# Ignore this post



## NavyKen (Feb 14, 2010)

just wanted to give this a shot

[warning]this is a test of the vBulitin HTML code[/warning]


----------



## questor (Nov 9, 2008)

this is a TEST . . .
it is only a TEST . . .
had this been real, 
you would have been told where to go and what to do


----------



## BasecampUSA (Dec 26, 2010)

*Don't see nuthin anyway!*


----------



## questor (Nov 9, 2008)

the results were . . . . UNREAL


----------



## RevWC (Mar 28, 2011)

*V*



NavyKen said:


> just wanted to give this a shot
> 
> [warning]this is a test of the vBulitin HTML code[/warning]
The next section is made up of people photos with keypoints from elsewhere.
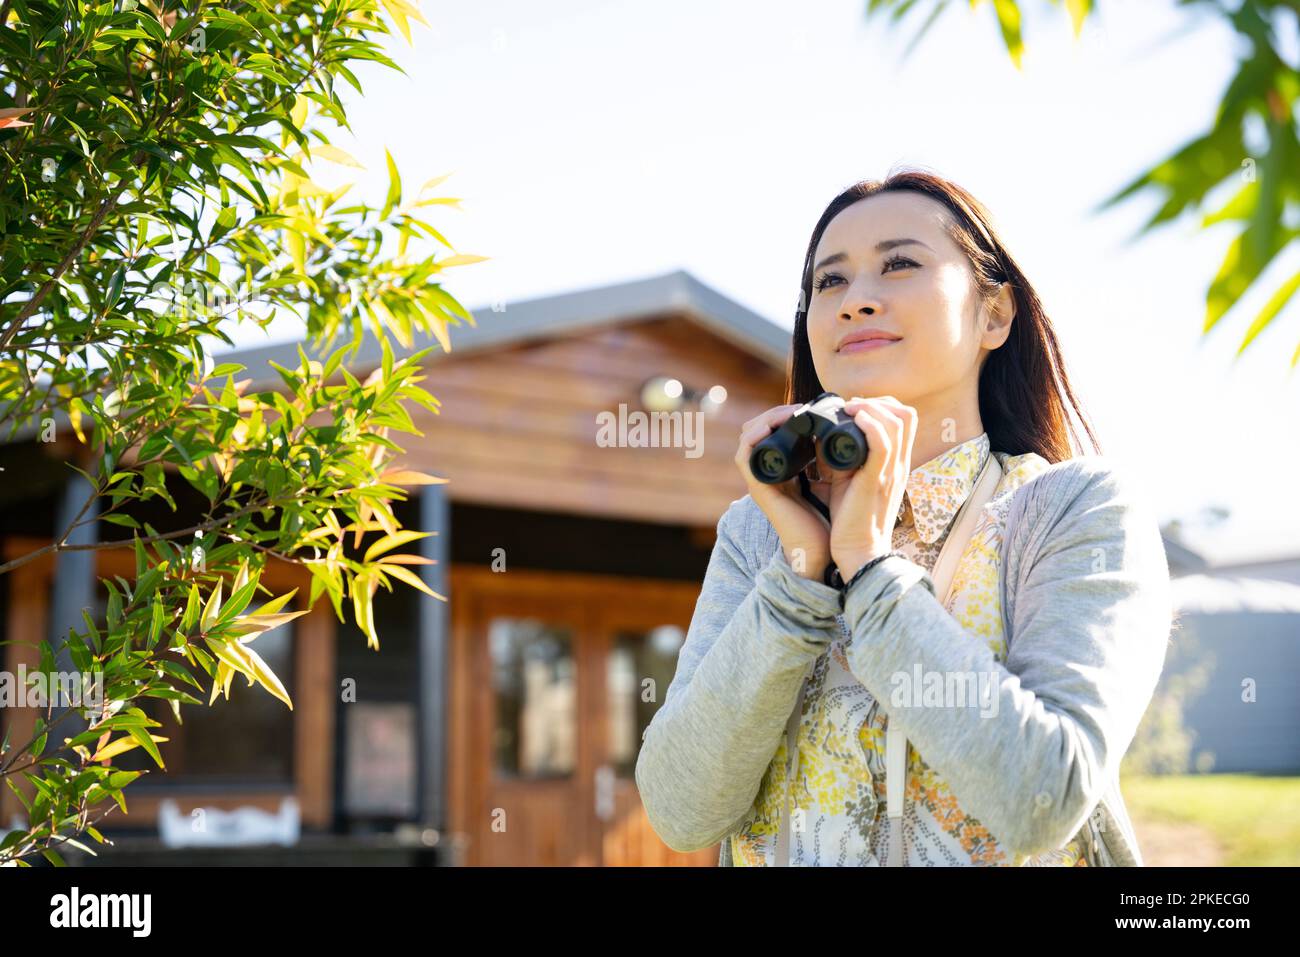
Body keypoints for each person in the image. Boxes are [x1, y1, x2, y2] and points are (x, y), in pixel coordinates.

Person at [634, 168, 1173, 866]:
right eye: (829, 282)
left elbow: (1044, 797)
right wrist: (799, 580)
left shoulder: (1072, 509)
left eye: (899, 264)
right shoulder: (756, 531)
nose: (856, 300)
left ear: (995, 314)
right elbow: (681, 811)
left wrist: (867, 563)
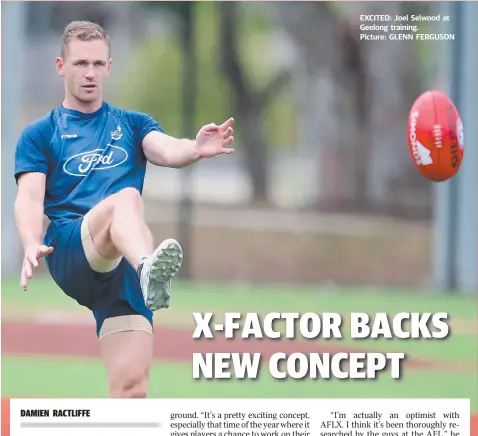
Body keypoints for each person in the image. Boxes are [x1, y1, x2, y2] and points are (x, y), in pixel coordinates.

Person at [13, 20, 235, 398]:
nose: (90, 73)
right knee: (127, 199)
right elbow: (30, 198)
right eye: (81, 63)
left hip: (124, 270)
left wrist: (195, 148)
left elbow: (165, 149)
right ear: (60, 66)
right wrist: (31, 241)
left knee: (132, 389)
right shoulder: (40, 133)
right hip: (71, 249)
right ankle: (150, 269)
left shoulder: (132, 124)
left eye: (99, 64)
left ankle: (146, 272)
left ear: (110, 67)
Voilà! In view, a humble vaudevillian veteran, cast vicariously as both victim and villain by the vicissitudes of Fate. This visage, no mere veneer of vanity, is a vestige of the vox populi, now vacant, vanished. However, this valorous visitation of a bygone vexation stands vivified, and has vowed to vanquish these venal and virulent vermin vanguarding vice and vouchsafing the violently vicious and voracious violation of volition. The only verdict is vengeance; a vendetta held as a votive, not in vain, for the value and veracity of such shall one day vindicate the vigilant and the virtuous. Verily, this vichyssoise of verbiage veers most verbose, so let me simply add that it is my very good honor to meet you and you may call me V.

*"Vi Veri Veniversum Vivus Vici". Translated as "By the power of truth, I, while living, have conquered the universe."*


----------



## hossthehermit (Aug 5, 2011)

I think I'll just ignore that.


----------



## questor (Nov 9, 2008)

Ignore what ??


----------



## hossthehermit (Aug 5, 2011)

questor said:


> Ignore what ??


The header, "Ignore this post "


----------



## questor (Nov 9, 2008)

what post ??


----------